Leading Virtual Team Meetings Is About Creating Connections

Published: Jan 11, 2019
Modified: May 20, 2020

BY AMA STAFF

If you’re leading a virtual team, how do you make your team meetings productive and useful for everyone? For women in this role, it helps if you think of yourself as the “agent of connection,” says Yael Zofi, CEO of AIM Strategies and a virtual team expert.

“The main challenge in virtual meetings is you want to recreate the human connection,” she says. Virtual meetings may be even more vital than onsite meetings, because remote staff may not get to know each other otherwise. “That’s the gathering space,” Zofi says. “When you can’t be in person, you have to be virtually in person...they call it V.I.P.”

Women leaders can excel in virtual meetings

“As a woman, the leadership role in many of these virtual meetings is about collaboration, communication, connection—all the C’s,” Zofi says. Yes, a meeting has to move a project along or establish action items, but it’s the traditional female qualities of engaging people, seeking collaboration, and having intuition about others’ feelings that can make a meeting successful and a team a better unit.

“With the right structure, the right technology, and the right process, they can be just as effective, if not more [than onsite meetings],” Zofi says. She suggests adopting some of these practices:

Establish the meeting’s purpose, end goal, and agenda. Is this a brainstorming session? A weekly check-in? A meeting to make a decision? This can determine the attendee list and what materials they need to prepare, as well as the meeting length. “Who said a meeting has to be an hour? Chunk it down to 15-minute increments—even 10 minutes, for a generation with no attention span,” Zofi recommends.

Assign roles. Team members can take on rotating roles to help the meeting run smoothly. Someone else could prepare the agenda, another could handle the post-meeting briefing, and another might be the timekeeper. You can even assign team members to facilitate the meeting, she notes.

Set meeting rules and protocols. One rule should be “be respectful,” Zofi says. Others may be: stay on mute until you have to speak, state your name before speaking, or keep comments short. Protocols are more about the way the meeting is run: Everyone must comment at least once, for instance, or participants should practice “back-briefing,” which means paraphrasing what a person just said. It helps the team stay engaged, especially when different cultures are represented on the team, she says.

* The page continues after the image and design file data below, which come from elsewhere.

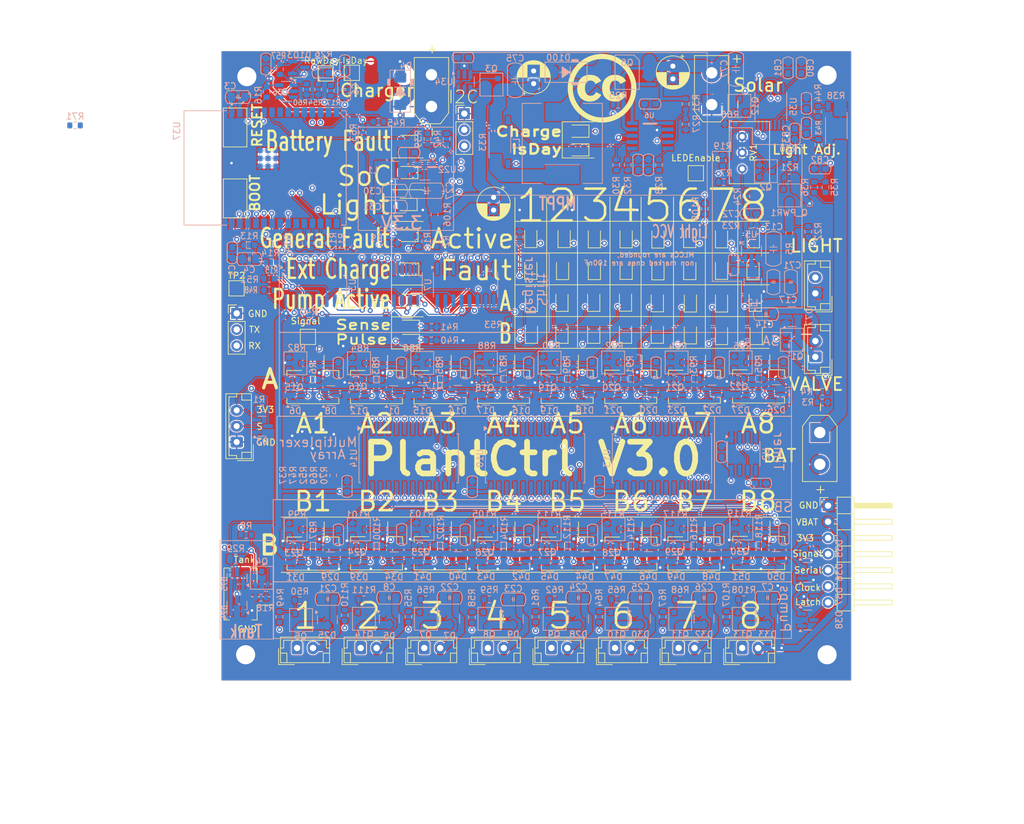
<source format=kicad_pcb>
(kicad_pcb
	(version 20240108)
	(generator "pcbnew")
	(generator_version "8.0")
	(general
		(thickness 1.6)
		(legacy_teardrops no)
	)
	(paper "A4")
	(layers
		(0 "F.Cu" signal)
		(1 "In1.Cu" signal)
		(2 "In2.Cu" signal)
		(31 "B.Cu" signal)
		(32 "B.Adhes" user "B.Adhesive")
		(33 "F.Adhes" user "F.Adhesive")
		(34 "B.Paste" user)
		(35 "F.Paste" user)
		(36 "B.SilkS" user "B.Silkscreen")
		(37 "F.SilkS" user "F.Silkscreen")
		(38 "B.Mask" user)
		(39 "F.Mask" user)
		(40 "Dwgs.User" user "User.Drawings")
		(41 "Cmts.User" user "User.Comments")
		(42 "Eco1.User" user "User.Eco1")
		(43 "Eco2.User" user "User.Eco2")
		(44 "Edge.Cuts" user)
		(45 "Margin" user)
		(46 "B.CrtYd" user "B.Courtyard")
		(47 "F.CrtYd" user "F.Courtyard")
		(48 "B.Fab" user)
		(49 "F.Fab" user)
	)
	(setup
		(stackup
			(layer "F.SilkS"
				(type "Top Silk Screen")
			)
			(layer "F.Paste"
				(type "Top Solder Paste")
			)
			(layer "F.Mask"
				(type "Top Solder Mask")
				(thickness 0.01)
			)
			(layer "F.Cu"
				(type "copper")
				(thickness 0.035)
			)
			(layer "dielectric 1"
				(type "prepreg")
				(thickness 0.1)
				(material "FR4")
				(epsilon_r 4.5)
				(loss_tangent 0.02)
			)
			(layer "In1.Cu"
				(type "copper")
				(thickness 0.035)
			)
			(layer "dielectric 2"
				(type "core")
				(thickness 1.24)
				(material "FR4")
				(epsilon_r 4.5)
				(loss_tangent 0.02)
			)
			(layer "In2.Cu"
				(type "copper")
				(thickness 0.035)
			)
			(layer "dielectric 3"
				(type "prepreg")
				(thickness 0.1)
				(material "FR4")
				(epsilon_r 4.5)
				(loss_tangent 0.02)
			)
			(layer "B.Cu"
				(type "copper")
				(thickness 0.035)
			)
			(layer "B.Mask"
				(type "Bottom Solder Mask")
				(thickness 0.01)
			)
			(layer "B.Paste"
				(type "Bottom Solder Paste")
			)
			(layer "B.SilkS"
				(type "Bottom Silk Screen")
			)
			(copper_finish "HAL lead-free")
			(dielectric_constraints no)
		)
		(pad_to_mask_clearance 0.05)
		(allow_soldermask_bridges_in_footprints no)
		(aux_axis_origin 68.58 26.67)
		(grid_origin 68.58 26.67)
		(pcbplotparams
			(layerselection 0x003ffff_ffffffff)
			(plot_on_all_layers_selection 0x0000000_00000000)
			(disableapertmacros no)
			(usegerberextensions no)
			(usegerberattributes no)
			(usegerberadvancedattributes no)
			(creategerberjobfile no)
			(dashed_line_dash_ratio 12.000000)
			(dashed_line_gap_ratio 3.000000)
			(svgprecision 4)
			(plotframeref no)
			(viasonmask no)
			(mode 1)
			(useauxorigin no)
			(hpglpennumber 1)
			(hpglpenspeed 20)
			(hpglpendiameter 15.000000)
			(pdf_front_fp_property_popups yes)
			(pdf_back_fp_property_popups yes)
			(dxfpolygonmode yes)
			(dxfimperialunits yes)
			(dxfusepcbnewfont yes)
			(psnegative no)
			(psa4output no)
			(plotreference yes)
			(plotvalue yes)
			(plotfptext yes)
			(plotinvisibletext no)
			(sketchpadsonfab no)
			(subtractmaskfromsilk no)
			(outputformat 1)
			(mirror no)
			(drillshape 0)
			(scaleselection 1)
			(outputdirectory "gerber/")
		)
	)
	(net 0 "")
	(net 1 "EN")
	(net 2 "VBAT")
	(net 3 "GND")
	(net 4 "S1")
	(net 5 "G1")
	(net 6 "3_3V")
	(net 7 "Temp")
	(net 8 "S2")
	(net 9 "G2")
	(net 10 "S3")
	(net 11 "Net-(U22-BST)")
	(net 12 "Net-(PUMP2-Pin_1)")
	(net 13 "PUMP_ENABLE")
	(net 14 "TANK_SENSOR")
	(net 15 "Net-(PUMP3-Pin_1)")
	(net 16 "Net-(PUMP4-Pin_1)")
	(net 17 "Net-(PUMP1-Pin_1)")
	(net 18 "Net-(PUMP5-Pin_1)")
	(net 19 "Net-(PUMP6-Pin_1)")
	(net 20 "Net-(PUMP7-Pin_1)")
	(net 21 "Net-(PUMP8-Pin_1)")
	(net 22 "SerialOut")
	(net 23 "Clock")
	(net 24 "Latch")
	(net 25 "Net-(Q1-G)")
	(net 26 "G3")
	(net 27 "ESP_RX")
	(net 28 "ESP_TX")
	(net 29 "Net-(Boot1-Pad2)")
	(net 30 "SDA")
	(net 31 "SCL")
	(net 32 "G4")
	(net 33 "S4")
	(net 34 "Net-(D10-K)")
	(net 35 "Net-(Q5-G)")
	(net 36 "G5")
	(net 37 "Net-(Q7-G)")
	(net 38 "Net-(Q8-G)")
	(net 39 "Net-(Q9-G)")
	(net 40 "Net-(Q10-G)")
	(net 41 "Net-(Q11-G)")
	(net 42 "Net-(Q4-G)")
	(net 43 "Net-(Q13-G)")
	(net 44 "Net-(Q14-G)")
	(net 45 "Net-(D78-A)")
	(net 46 "S5")
	(net 47 "Net-(C5-Pad2)")
	(net 48 "S6")
	(net 49 "G6")
	(net 50 "S7")
	(net 51 "PUMP1")
	(net 52 "G7")
	(net 53 "PUMP3")
	(net 54 "G8")
	(net 55 "Net-(R14-Pad2)")
	(net 56 "PUMP4")
	(net 57 "PUMP5")
	(net 58 "PUMP6")
	(net 59 "PUMP7")
	(net 60 "PUMP8")
	(net 61 "PUMP2")
	(net 62 "unconnected-(U37-IO0-Pad8)")
	(net 63 "unconnected-(U37-IO1-Pad9)")
	(net 64 "Net-(D78-K)")
	(net 65 "S8")
	(net 66 "SIGNAL")
	(net 67 "SerialIn")
	(net 68 "S9")
	(net 69 "G9")
	(net 70 "S10")
	(net 71 "G10")
	(net 72 "G11")
	(net 73 "S11")
	(net 74 "G12")
	(net 75 "S12")
	(net 76 "S13")
	(net 77 "G13")
	(net 78 "S14")
	(net 79 "G14")
	(net 80 "S15")
	(net 81 "G15")
	(net 82 "S16")
	(net 83 "G16")
	(net 84 "CD1")
	(net 85 "CD2")
	(net 86 "CD3")
	(net 87 "CD4")
	(net 88 "CD5")
	(net 89 "Net-(D10-A)")
	(net 90 "Net-(D2-K)")
	(net 91 "CD6")
	(net 92 "CD7")
	(net 93 "Net-(U2-CV)")
	(net 94 "CD8")
	(net 95 "CD9")
	(net 96 "CD10")
	(net 97 "CD11")
	(net 98 "CD12")
	(net 99 "CD13")
	(net 100 "CD14")
	(net 101 "CD15")
	(net 102 "CD16")
	(net 103 "1K_3_3")
	(net 104 "Net-(P_FAULT1-K)")
	(net 105 "CD_Probe")
	(net 106 "SENSORS_ON")
	(net 107 "unconnected-(U3-QG-Pad6)")
	(net 108 "unconnected-(U3-QH-Pad7)")
	(net 109 "Net-(CD1-K)")
	(net 110 "Net-(SIGNAL1-K)")
	(net 111 "MS4")
	(net 112 "MS1")
	(net 113 "MS0")
	(net 114 "MS3")
	(net 115 "MS2")
	(net 116 "unconnected-(U2-DIS-Pad7)")
	(net 117 "IsDay")
	(net 118 "S_VIN")
	(net 119 "5K_VBAT")
	(net 120 "Net-(U1-QH')")
	(net 121 "Net-(U3-QH')")
	(net 122 "/Light_In")
	(net 123 "Net-(U5-BST)")
	(net 124 "Net-(Q2-G)")
	(net 125 "Net-(Q2-D)")
	(net 126 "Net-(Q_PWR1-G)")
	(net 127 "Net-(Q_PWR1-D)")
	(net 128 "LED_ENABLE")
	(net 129 "Net-(I2C3-A)")
	(net 130 "Net-(R24-Pad2)")
	(net 131 "Net-(U5-FB)")
	(net 132 "/Light+")
	(net 133 "Net-(U6-VG)")
	(net 134 "Net-(C19-Pad1)")
	(net 135 "Net-(D98-K)")
	(net 136 "Net-(D98-A)")
	(net 137 "Net-(D100-K)")
	(net 138 "Net-(L3-Pad2)")
	(net 139 "Net-(Q6-G)")
	(net 140 "Net-(U6-MPPT)")
	(net 141 "Net-(U6-COM)")
	(net 142 "Net-(U6-BAT)")
	(net 143 "Net-(U6-FB)")
	(net 144 "Net-(U6-CSP)")
	(net 145 "/3_3IN")
	(net 146 "/Light_cool")
	(net 147 "/3_3V_cool")
	(net 148 "Net-(Q3-S)")
	(net 149 "Net-(U34-VCAP)")
	(net 150 "Net-(Q3-G)")
	(net 151 "Net-(J3-Pin_1)")
	(net 152 "ENABLE_TANK")
	(net 153 "Net-(battery1-Pin_1)")
	(net 154 "Net-(U35-BAT)")
	(net 155 "Net-(U35-SRP)")
	(net 156 "Net-(U35-SRN)")
	(net 157 "Net-(D76-K)")
	(net 158 "Net-(D76-A)")
	(net 159 "Net-(D13-A)")
	(net 160 "Net-(R38-Pad2)")
	(net 161 "Net-(R38-Pad3)")
	(net 162 "BAT_LED")
	(net 163 "BAT_ALERT")
	(net 164 "unconnected-(U35-P6{slash}TS-Pad11)")
	(net 165 "unconnected-(U35-P5{slash}HDQ-Pad12)")
	(net 166 "REG25")
	(net 167 "Net-(C88-Pad1)")
	(net 168 "Net-(U36-+)")
	(net 169 "Net-(U36--)")
	(net 170 "Net-(D11-A)")
	(net 171 "unconnected-(U37-IO7-Pad7)")
	(net 172 "unconnected-(U37-NC-Pad22)")
	(net 173 "unconnected-(U37-IO13-Pad14)")
	(net 174 "unconnected-(U37-IO4-Pad4)")
	(net 175 "unconnected-(U37-IO12-Pad13)")
	(net 176 "Net-(U37-IO8)")
	(net 177 "BOOT_SEL")
	(net 178 "WARN_LED")
	(net 179 "Net-(Q15-C)")
	(net 180 "Net-(Q16-C)")
	(net 181 "Net-(Q17-C)")
	(net 182 "Net-(Q18-C)")
	(net 183 "Net-(Q19-C)")
	(net 184 "Net-(Q20-C)")
	(net 185 "Net-(Q21-C)")
	(net 186 "Net-(Q22-C)")
	(net 187 "Net-(Q23-C)")
	(net 188 "Net-(Q24-C)")
	(net 189 "Net-(Q25-C)")
	(net 190 "Net-(Q26-C)")
	(net 191 "Net-(Q27-C)")
	(net 192 "Net-(Q28-C)")
	(net 193 "Net-(Q29-C)")
	(net 194 "Net-(Q30-C)")
	(net 195 "Net-(Q16-B)")
	(net 196 "FAULT1")
	(net 197 "FAULT2")
	(net 198 "FAULT3")
	(net 199 "FAULT4")
	(net 200 "FAULT5")
	(net 201 "FAULT6")
	(net 202 "FAULT7")
	(net 203 "FAULT8")
	(net 204 "OE")
	(net 205 "unconnected-(TP2-Pad1)")
	(net 206 "Net-(Q15-C)_1")
	(net 207 "Net-(Q17-C)_1")
	(net 208 "Net-(Q20-C)_1")
	(net 209 "Net-(Q21-C)_1")
	(net 210 "Net-(Q23-C)_1")
	(net 211 "Net-(Q24-C)_1")
	(net 212 "Net-(Q29-C)_1")
	(net 213 "Net-(Q18-C)_1")
	(net 214 "Net-(Q19-C)_1")
	(net 215 "Net-(Q22-C)_1")
	(net 216 "Net-(Q25-C)_1")
	(net 217 "Net-(Q26-C)_1")
	(net 218 "Net-(Q27-C)_1")
	(net 219 "Net-(Q28-C)_1")
	(net 220 "Net-(Q30-C)_1")
	(footprint "Connector_JST:JST_PH_B2B-PH-SM4-TB_1x02-1MP_P2.00mm_Vertical" (layer "F.Cu") (at 204.58 117.92 180))
	(footprint "Button_Switch_SMD:SW_SPST_CK_RS282G05A3" (layer "F.Cu") (at 172.33 52.67 90))
	(footprint "Connector_JST:JST_PH_B2B-PH-SM4-TB_1x02-1MP_P2.00mm_Vertical" (layer "F.Cu") (at 194.555 91.77 180))
	(footprint "Connector_AMASS:AMASS_XT30UPB-M_1x02_P5.0mm_Vertical" (layer "F.Cu") (at 247.28 49.07 90))
	(footprint "LED_SMD:LED_0805_2012Metric" (layer "F.Cu") (at 199.53 74.9575 180))
	(footprint "Button_Switch_SMD:SW_SPST_CK_RS282G05A3" (layer "F.Cu") (at 172.33 63.82 -90))
	(footprint "LED_SMD:LED_0805_2012Metric" (layer "F.Cu") (at 223.73 84.945 90))
	(footprint "LED_SMD:LED_0805_2012Metric" (layer "F.Cu") (at 218.83 74.8825 90))
	(footprint "LED_SMD:LED_0805_2012Metric" (layer "F.Cu") (at 228.83 74.92 90))
	(footprint "LED_SMD:LED_0805_2012Metric" (layer "F.Cu") (at 243.93 80.02 90))
	(footprint "Connector_JST:JST_PH_B2B-PH-SM4-TB_1x02-1MP_P2.00mm_Vertical" (layer "F.Cu") (at 254.655 91.67 180))
	(footprint "LED_SMD:LED_0805_2012Metric" (layer "F.Cu") (at 238.73 84.945 90))
	(footprint "Connector_AMASS:AMASS_XT30UPB-F_1x02_P5.0mm_Vertical" (layer "F.Cu") (at 264.28 100.67 -90))
	(footprint "LED_SMD:LED_0805_2012Metric" (layer "F.Cu") (at 243.93 85.045 90))
	(footprint "Connector_JST:JST_PH_B2B-PH-SM4-TB_1x02-1MP_P2.00mm_Vertical" (layer "F.Cu") (at 184.58 117.97 180))
	(footprint "LED_SMD:LED_0805_2012Metric" (layer "F.Cu") (at 199.655 86.195 180))
	(footprint "Connector_AMASS:AMASS_XT30UPB-F_1x02_P5.0mm_Vertical" (layer "F.Cu") (at 203.21 49.37 90))
	(footprint "Connector_JST:JST_PH_B2B-PH-SM4-TB_1x02-1MP_P2.00mm_Vertical" (layer "F.Cu") (at 254.68 117.87 180))
	(footprint "Connector_JST:JST_EH_B2B-EH-A_1x02_P2.50mm_Vertical" (layer "F.Cu") (at 232.08 134.575))
	(footprint "Connector_JST:JST_EH_B2B-EH-A_1x02_P2.50mm_Vertical" (layer "F.Cu") (at 242.08 134.575))
	(footprint "Connector_JST:JST_EH_B2B-EH-A_1x02_P2.50mm_Vertical" (layer "F.Cu") (at 263.58 88.77 90))
	(footprint "LED_SMD:LED_0805_2012Metric" (layer "F.Cu") (at 248.83 85.145 90))
	(footprint "LED_SMD:LED_0805_2012Metric" (layer "F.Cu") (at 248.83 80.02 90))
	(footprint "Connector_JST:JST_EH_B3B-EH-A_1x03_P2.50mm_Vertical" (layer "F.Cu") (at 172.58 102.17 90))
	(footprint "TestPoint:TestPoint_Pad_2.0x2.0mm" (layer "F.Cu") (at 172.56 77.98))
	(footprint "Connector_JST:JST_PH_B2B-PH-SM4-TB_1x02-1MP_P2.00mm_Vertical" (layer "F.Cu") (at 224.58 117.97 180))
	(footprint "LED_SMD:LED_0805_2012Metric" (layer "F.Cu") (at 199.43 69.6575 180))
	(footprint "Connector_PinHeader_2.54mm:PinHeader_1x07_P2.54mm_Horizontal" (layer "F.Cu") (at 265.58 112.17))
	(footprint "LED_SMD:LED_0805_2012Metric" (layer "F.Cu") (at 218.93 84.945 90))
	(footprint "LED_SMD:LED_0805_2012Metric"
		(layer "F.Cu")
		(uuid "38c660a9-1b7f-4b5b-b61c-be652783af9f")
		(at 243.83 69.8825 90)
		(descr "LED SMD 0805 (2012 Metric), square (rectangular) end terminal, IPC_7351 nominal, (Body size source: https://docs.google.com/spreadsheets/d/1BsfQQcO9C6DZCsRaXUlFlo91Tg2WpOkGARC1WS5S8t0/edit?usp=sharing), generated with kicad-footprint-generator")
		(tags "LED")
		(property "Reference" "PUMP_D6"
			(at 0 -1.65 90)
			(layer "F.SilkS")
			(hide yes)
			(uuid "44bbbf26-a62d-4436-b514-b825e281b3ce")
			(effects
				(font
					(size 1 1)
					(thickness 0.15)
				)
			)
		)
		(property "Value" "BLUE"
			(at 0 1.65 90)
			(layer "F.Fab")
			(uuid "8a8574fa-8ef6-410c-870d-c44e0d85d060")
			(effects
				(font
					(size 1 1)
					(thickness 0.15)
				)
			)
		)
		(property "Footprint" "LED_SMD:LED_0805_2012Metric"
			(at 0 0 90)
			(unlocked yes)
			(layer "F.Fab")
			(hide yes)
			(uuid "0bbef73a-c570-477f-a1a4-ae99308a1abe")
			(effects
				(font
					(size 1.27 1.27)
					(thickness 0.15)
				)
			)
		)
		(property "Datasheet" ""
			(at 0 0 90)
			(unlocked yes)
			(layer "F.Fab")
			(hide yes)
			(uuid "1ae939cc-3500-4eee-8197-2ae48b6e6729")
			(effects
				(font
					(size 1.27 1.27)
					(thickness 0.15)
				)
			)
		)
		(property "Description" ""
			(at 0 0 90)
			(unlocked yes)
			(layer "F.Fab")
			(hide yes)
			(uuid "f1e07697-0ac1-494e-b33a-d9f9652f33ce")
			(effects
				(font
					(size 1.27 1.27)
					(thickness 0.15)
				)
			)
		)
		(property "LCSC_PART_NUMBER" "C205441"
			(at 0 0 0)
			(layer "F.Fab")
			(hide yes)
			(uuid "8e33ab52-a42a-4bc9-9e95-456d9ba9024b")
			(effects
				(font
					(size 1 1)
					(thickness 0.15)
				)
			)
		)
		(property ki_fp_filters "LED* LED_SMD:* LED_THT:*")
		(path "/7d96651a-292d-43cc-aa2d-419126cd57a5")
		(sheetname "Root")
		(sheetfile "PlantCtrlESP32.kicad_sch")
		(attr smd dnp)
		(fp_line
			(start 1 -0.96)
			(end -1.685 -0.96)
			(stroke
				(width 0.12)
				(type solid)
			)
			(layer "F.SilkS")
			(uuid "ba446705-5982-4150-a636-09b7ed8fe401")
		)
		(fp_line
			(start -1.685 -0.96)
			(end -1.685 0.96)
			(stroke
				(width 0.12)
				(type solid)
			)
			(layer "F.SilkS")
			(uuid "779d78dc-e68f-4f0e-8a06-6149e2185d92")
		)
		(fp_line
			(start -1.685 0.96)
			(end 1 0.96)
			(stroke
				(width 0.12)
				(type solid)
			)
			(layer "F.SilkS")
			(uuid "e58bcf5c-15c2-4524-8c9a-bff90a010979")
		)
		(fp_line
			(start 1.68 -0.95)
			(end 1.68 0.95)
			(stroke
				(width 0.05)
				(type solid)
			)
			(layer "F.CrtYd")
			(uuid "dab1b315-c66b-4594-a1d6-f28087720229")
		)
		(fp_line
			(start -1.68 -0.95)
			(end 1.68 -0.95)
			(stroke
				(width 0.05)
				(type solid)
			)
			(layer "F.CrtYd")
			(uuid "f041a503-af3e-449f-9185-ed29f6f465c2")
		)
		(fp_line
			(start 1.68 0.95)
			(end -1.68 0.95)
			(stroke
				(width 0.05)
				(type solid)
			)
			(layer "F.CrtYd")
			(uuid "ff8c3f53-7ac4-493c-878a-8ef06ea722e7")
		)
		(fp_line
			(start -1.68 0.95)
			(end -1.68 -0.95)
			(stroke
				(width 0.05)
				(type solid)
			)
			(layer "F.CrtYd")
			(uuid "1c5a52a9-35cc-4224-9dfb-e2f55950ad6a")
		)
		(fp_line
			(start 1 -0.6)
			(end -0.7 -0.6)
			(stroke
				(width 0.1)
				(type solid)
			)
			(layer "F.Fab")
			(uuid "60562b45-51c6-4ea2-948f-ec4c2ec0048b")
		)
		(fp_line
			(start -0.7 -0.6)
			(end -1 -0.3)
			(stroke
				(width 0.1)
				(type solid)
			)
			(layer "F.Fab")
			(uuid "d4c37fbf-d77a-4fcb-aa79-34e57f6d5516")
		)
		(fp_line
			(start -1 -0.3)
			(end -1 0.6)
			(stroke
				(width 0.1)
				(type solid)
			)
			(layer "F.Fab")
			(uuid "fe99bf2a-3bf6-4378-b4e9-8d074d6ed067")
		)
		(fp_line
			(start 1 0.6)
			(end 1 -0.6)
			(stroke
				(width 0.1)
				(type solid)
			)
			(layer "F.Fab")
			(uuid "d7b5f2f3-0882-4b32-8a11-9b0e9daf5705")
		)
		(fp_line
			(start -1 0.6)
			(end 1 0.6)
			(stroke
				(width 0.1)
				(type solid)
			)
			(layer "F.Fab")
			(uuid "887d9868-4c7d-4a8a-a7b7-2ab982864864")
		)
		(fp_text user "${REFERENCE}"
			(at 0 0 90)
			(layer "F.Fab")
			(uuid "06a1ee72-929f-4ac9-b951-316a7d4bc6fd")
			(effects
				(font
					(size 0.5 0.5)
			
... [4761333 chars truncated]
</source>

On phone meetings, draw out the “Silent Riders.” Though Zofi prefers video meetings, not everyone likes to be seen, and sometimes phone meetings can be short and sweet. On the other hand, they can be challenging when some team members don’t speak up—which she calls the “Silent Riders” based on old Clint Eastwood westerns. “They’re still riding with you, but they might be half-listening; they might be multitasking. So, draw them in,” she says.

You could ask them their thoughts on a topic or ask everyone on the call to offer their opinions. Work with them between meetings if some issue is making them reluctant to participate, she says. Silent Riders often have a lot to say when they finally open up, Zofi observes.

Use video conferencing whenever possible. “Video creates the ability to almost be there,” Zofi says. “You can see the body reactions, you can see the eyes.” As the leader, you can insist on a video meeting. Though some workers are reticent about being on screen, the new generation has grown up with this medium. “It’s the new way of communicating and we are embracing it. We need to embrace it more and maximize the human connection out of it if we can,” she says.

“Virtual leadership presence” is one of the things taught in AMA’s course Leading Virtual Teams. This presence is related to being the agent of connection, Zofi says. It’s leading team collaboration. It’s changing nonparticipants into solid contributors. And it’s getting people to engage, she says—and this valuable component of leadership can really shine in virtual meetings.